This sparse set representation has one more trick up its sleeve:
the dense array allows an
efficient implementation of set iteration.
iterate(): for(i=0; i<n; i++) yield dense[i]
Let's compare the run times of a bit vector implementation against the sparse set:
| Operation | Bit Vector | Sparse set | ||
| is-member | O(1) | O(1) | ||
| add-member | O(1) | O(1) | ||
| clear-set | O(m) | O(1) | ||
| iterate | O(m) | O(n) |
The sparse set is as fast or faster than bit vectors for every operation. The only problem is the space cost: two words replace each bit. Still, there are times when the speed differences are enough to balance the added memory cost.
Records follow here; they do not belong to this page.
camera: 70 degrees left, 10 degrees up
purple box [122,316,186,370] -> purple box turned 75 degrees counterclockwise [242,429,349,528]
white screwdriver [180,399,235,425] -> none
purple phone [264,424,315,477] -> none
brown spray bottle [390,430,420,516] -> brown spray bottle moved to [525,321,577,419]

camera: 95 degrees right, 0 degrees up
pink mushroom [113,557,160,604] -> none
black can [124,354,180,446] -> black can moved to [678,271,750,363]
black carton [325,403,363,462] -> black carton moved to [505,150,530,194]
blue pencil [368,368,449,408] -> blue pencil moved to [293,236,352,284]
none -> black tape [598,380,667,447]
Briggs and Torczon point out that liveness sets used during register allocation inside a compiler are usually small and are cleared very frequently, making sparse sets the representation of choice.
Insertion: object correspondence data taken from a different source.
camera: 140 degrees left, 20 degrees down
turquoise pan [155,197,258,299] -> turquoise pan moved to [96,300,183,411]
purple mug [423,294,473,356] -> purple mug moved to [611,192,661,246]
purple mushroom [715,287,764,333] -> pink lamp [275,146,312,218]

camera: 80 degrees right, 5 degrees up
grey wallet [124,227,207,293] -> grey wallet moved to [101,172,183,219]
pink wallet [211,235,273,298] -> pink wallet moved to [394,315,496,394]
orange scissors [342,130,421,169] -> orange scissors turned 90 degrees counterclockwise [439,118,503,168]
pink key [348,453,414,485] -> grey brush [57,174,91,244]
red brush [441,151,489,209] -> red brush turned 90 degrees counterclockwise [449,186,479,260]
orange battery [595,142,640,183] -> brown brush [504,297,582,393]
Another situation where sparse sets are the better choice is work queue-based graph traversal algorithms. Iteration over sparse sets visits elements in the order they were inserted (above, 5, 1, 4), so that new entries inserted during the iteration will be visited later in the same iteration. In contrast, iteration over bit vectors visits elements in integer order (1, 4, 5), so that new elements inserted during traversal might be missed, requiring repeated iterations.
Returning to the original exercises, it is trivial to change
the set into a vector (or matrix) by making dense
an array of index-value pairs instead of just indices.
Alternately, one might add the value to the sparse
array or to a new array.
The relative space overhead isn't as bad if you would have been
storing values anyway.
Briggs and Torczon's paper implements additional set operations and examines performance speedups from using sparse sets inside a real compiler.